Diğer Uluslararası Fon Programları, 2012 - 2017

  • Proje Türü: Diğer Uluslararası Fon Programları
  • Başlama Tarihi: Nisan 2012
  • Bitiş Tarihi: Aralık 2017

Proje Özeti

Persistent phosphors are phosphors which are continuing  emitting light after stopping the excitation. The phenomenon is also called afterglow and sometime phosphorescence. In those phosphors  electrons liberated by day light and stored at impurities, are spontaneously released during the night time to produce luminescence. The most well-known persistent  phosphor is SrAl2O4:Eu2+;Dy3+ used as "glow in the dark" pigments in luminescent paints or plastics that are used for emergency signs in buildings, safety clothing, traffic signs, road marks etc. Currently methods are available to deliver nano-sized persistent luminescence particles injected in small animals to specific organs or tumor cells.

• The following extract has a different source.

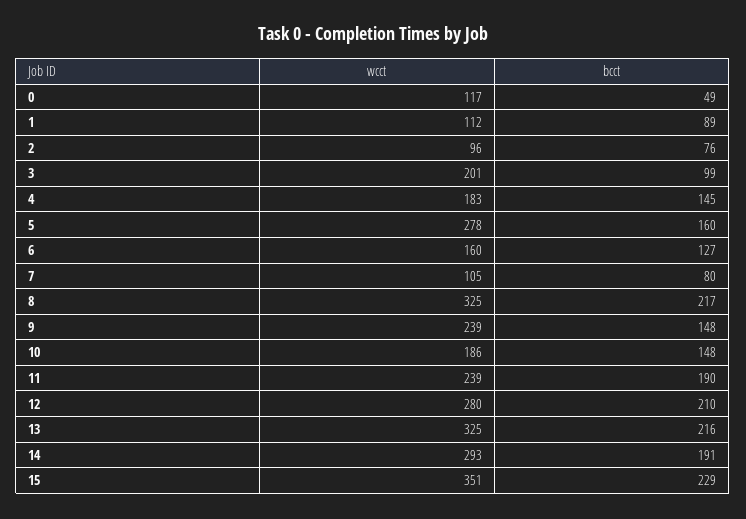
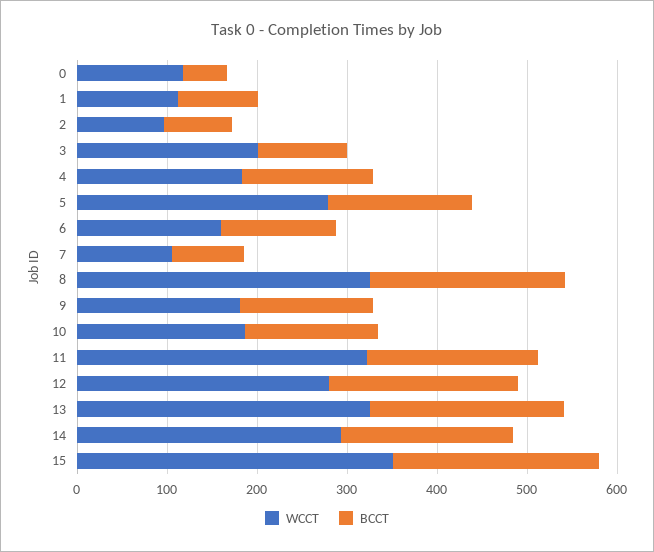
wcct, 9: 239 -> 180
wcct, 11: 239 -> 320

The distribution of the particles, even deep inside the animal, can be imaged from the outside by simply detecting its "glow in the dark" luminescence.

In spite of many studies the mechanism of the afterglow is still not understood. The mechanism of persistent luminescence in Eu2+ doped materials is rather well established, but some details are still missing and/or contested. It is known that Eu2+ is the emitting centre and that structural defects act as the trapping sites. However, the nature of the traps (vacancy, co-dopant, interstitial) is not clear. Further insight will be gained by studying the thermoluminescence of some well-known persistent phosphors in particular Sr4Al14O25:Eu2+;Dy3+ with different Dy concentrations.

The following studies will be performed

1.      Relation between the afterglow and the decrease of the TL glow peak.

2.      Measurements of TL emission and excitation spectra;

3.      The thermoluminescence from low (far below RT) till high temperatures (350 °C). Are there indications of tunneling effects?)

4.      Thermoluminescence after various delay times (time between excitation and readout) compared to TL after thermal cleaning. Determination of Trap Depth Distribution. Comparison with model calculations

5.      Afterglow as function of excitation time (charging up effects).